Hotter-than-expected inflation has rekindled fears about a wage-price spiral. Writing in the Wall Street Journal, Jason Furman argues the Fed should tighten even faster. The economy’s “underlying inflation” is due to “extremely tight labor markets,” he writes. Although Furman prefers the phrase “wage-price persistence,” his position is clear: central bankers must push against the “rapid wage gains that passed through as higher prices.”

The implied wage-price dynamic is a positive feedback loop. Faster wage growth pushes up costs for businesses; businesses raise output prices to maintain their margins; workers demand higher wages to keep up with the cost of living. It seems plausible. Yet, on further inspection, assertions of a wage-price spiral run afoul of basic economics.

Higher wages don’t cause inflation. They merely reflect inflation that’s already happening.

Economists have a pretty good understanding of the market forces that determine wages. As with nearly everything else, the place to start is supply and demand. Businesses’ demand for labor depends on productivity: the more workers are able to produce, the more employers are willing to pay. Workers’ supply of labor depends on the labor-leisure tradeoff; the higher the payoff from working, the more workers will give up their valuable leisure time. Wages will balance the labor-hours demanded with the labor-hours supplied.

Importantly, wages are a relative price: the price of rented labor. Remember that inflation is about prices in general. These are two very different phenomena. Wages are a matter of price theory, whereas the dollar’s purchasing power is a matter of monetary theory.
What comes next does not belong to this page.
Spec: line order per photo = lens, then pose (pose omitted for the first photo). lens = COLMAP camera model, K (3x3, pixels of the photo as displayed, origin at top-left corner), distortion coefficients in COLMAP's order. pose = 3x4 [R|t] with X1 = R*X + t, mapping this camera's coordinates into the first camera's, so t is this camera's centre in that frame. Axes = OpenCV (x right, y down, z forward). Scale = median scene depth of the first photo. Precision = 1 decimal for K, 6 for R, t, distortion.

Focusing on the demand side of labor markets shows why the wage-price spiral is a bogus idea. Businesses can’t afford to pay workers more than the value they add to the production process. Suppose I own a Dunkin’ Donuts franchise. I currently have four employees on the morning shift. If I estimate that hiring a fifth worker will add $15 per hour to my bottom line, the absolute most I will pay that worker is $15 per hour. It doesn’t matter if the worker insists on more because of inflation; I’m not going to hire someone at a loss. Wages are pinned down by productivity. Inflation, which affects prices in general rather than the price of labor, doesn’t change this.
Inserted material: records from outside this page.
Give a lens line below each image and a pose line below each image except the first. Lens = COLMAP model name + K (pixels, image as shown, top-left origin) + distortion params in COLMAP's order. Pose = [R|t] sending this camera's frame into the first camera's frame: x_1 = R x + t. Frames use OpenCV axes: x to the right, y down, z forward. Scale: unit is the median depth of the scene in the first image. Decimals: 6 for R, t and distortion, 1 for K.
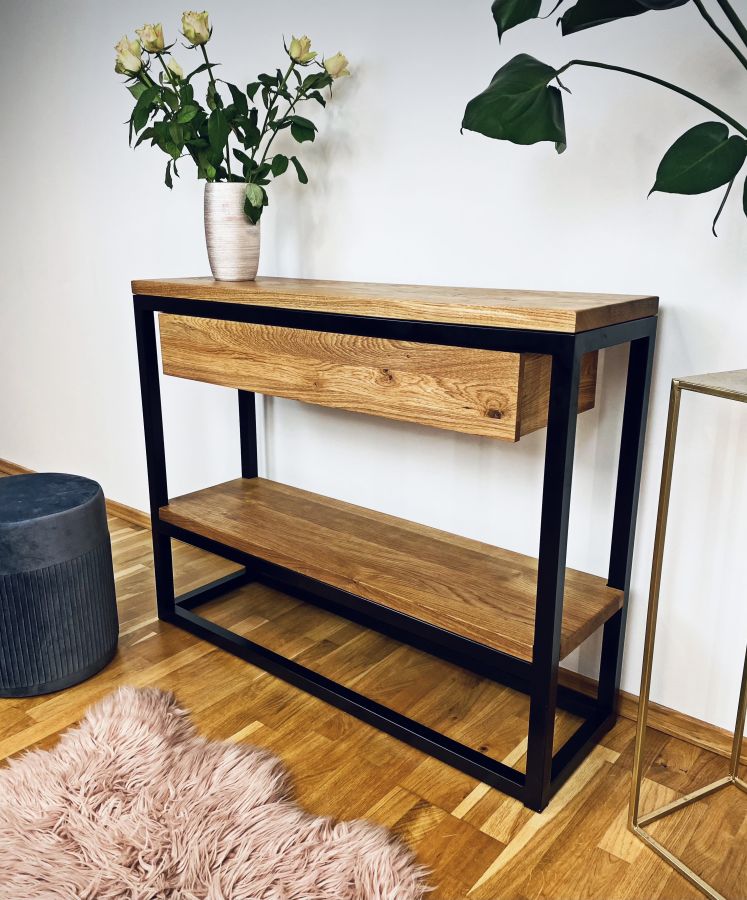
lens RADIAL K [[771.6, 0, 373.5], [0, 771.6, 450.0], [0, 0, 1]] dist [0.129152, -0.242225]
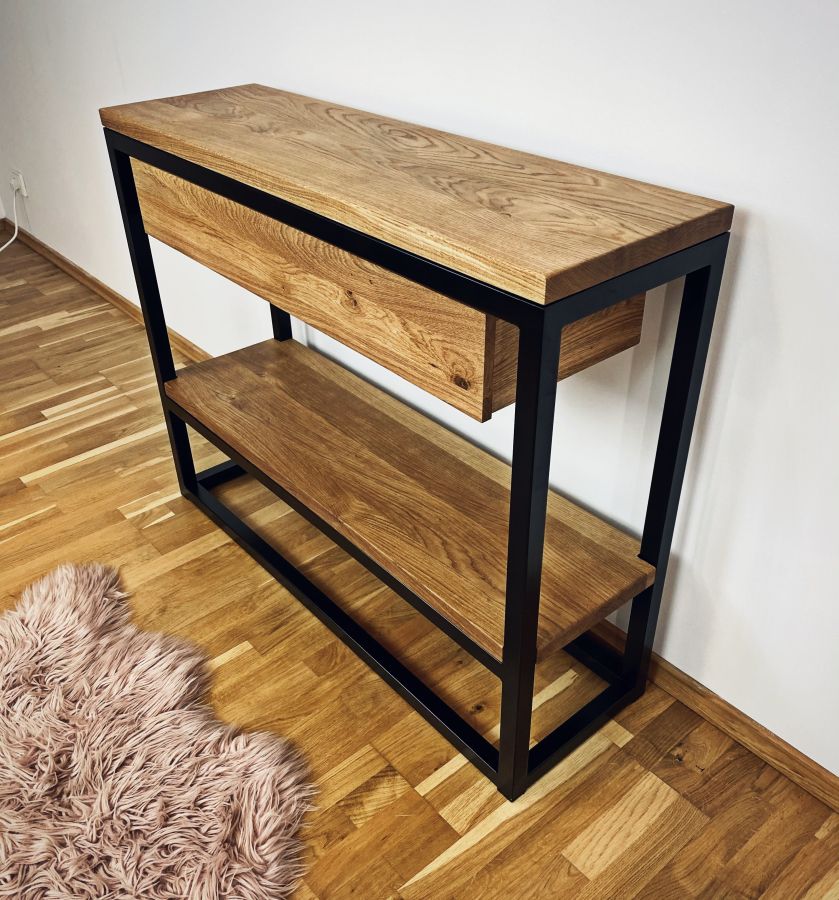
lens RADIAL K [[862.7, 0, 417.3], [0, 862.7, 464.4], [0, 0, 1]] dist [0.224278, -0.695105]
pose [[0.982800, 0.083477, -0.164728, 0.226186], [-0.028013, 0.949070, 0.313816, -0.203759], [0.182535, -0.303804, 0.935085, 0.150318]]
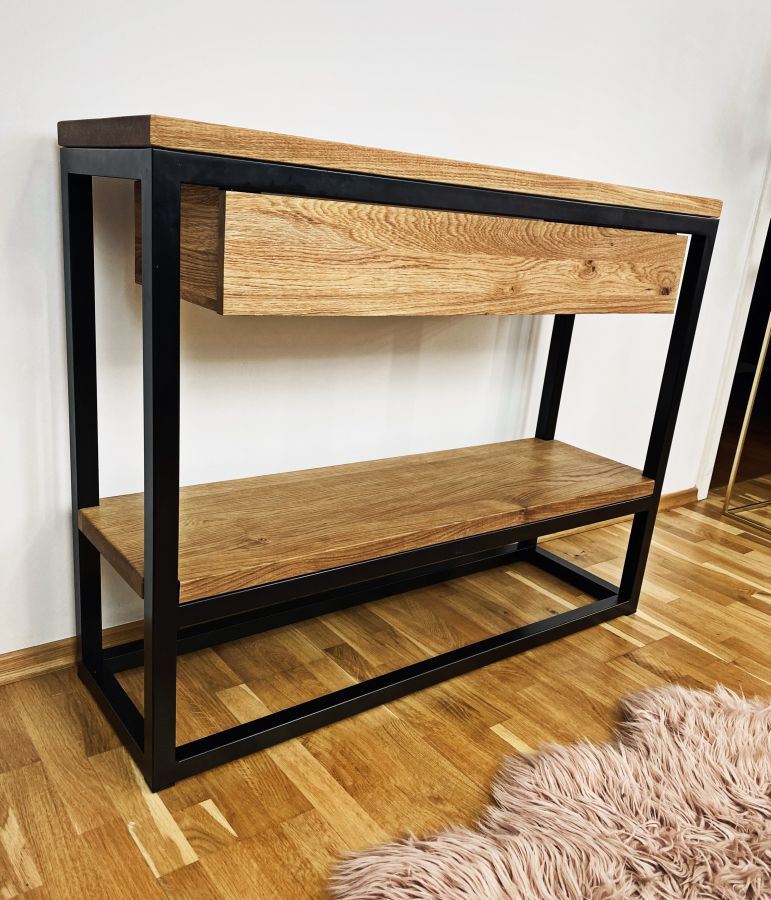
lens RADIAL K [[757.4, 0, 385.5], [0, 757.4, 450.0], [0, 0, 1]] dist [0.013457, -0.003712]
pose [[0.249889, -0.268378, 0.930338, -0.916994], [0.183760, 0.956504, 0.226568, -0.132239], [-0.950678, 0.114342, 0.288337, 0.951701]]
According to the Atlanta Fed’s wage tracker, nominal (not adjusted for inflation) wages are rising at about 6 percent per year. This is slightly higher than year-over-year inflation (5.4 percent) and slightly lower than the annualized version of the most recent monthly rate (7.2 percent). Since labor productivity has fallen since the pandemic, there might be a partial link between labor markets and inflation on the supply side. But much of the wage growth we’re seeing reflects old-fashioned, monetary-expansion-induced, demand-side dollar devaluation. Causality runs from inflation to wage growth, not the other way around.

Furman is right to insist the Fed continue tightening. The recent uptick in inflation is worrying, and the Fed needs to get a handle on the situation before higher inflation expectations become entrenched. But the Fed doesn’t need to take a sledgehammer to labor markets to ease the economy’s pricing pressures.

The Fed hiked its target for the federal funds rate eight times last year, with negligible, if any, harm to workers. As Alan Blinder recognizes, “Some observers insist that conquering inflation requires a recession. But that’s based on Phillips curve reasoning: high unemployment is supposedly needed to slow the growth of wages, which in turn will slow the growth of prices.” This faulty paradigm has proved wrong “for most of the 20th century,” and is conceptually incoherent, besides.

Stay the course, Mr. Powell, and don’t concern yourself with wages. Supply and demand will sort them out. Instead, get inflation-adjusted interest rates above zero and keep them there until the economy is convinced you mean business. The best thing you can do for workers is make the dollar’s purchasing power as predictable as possible by making inflation small and steady again.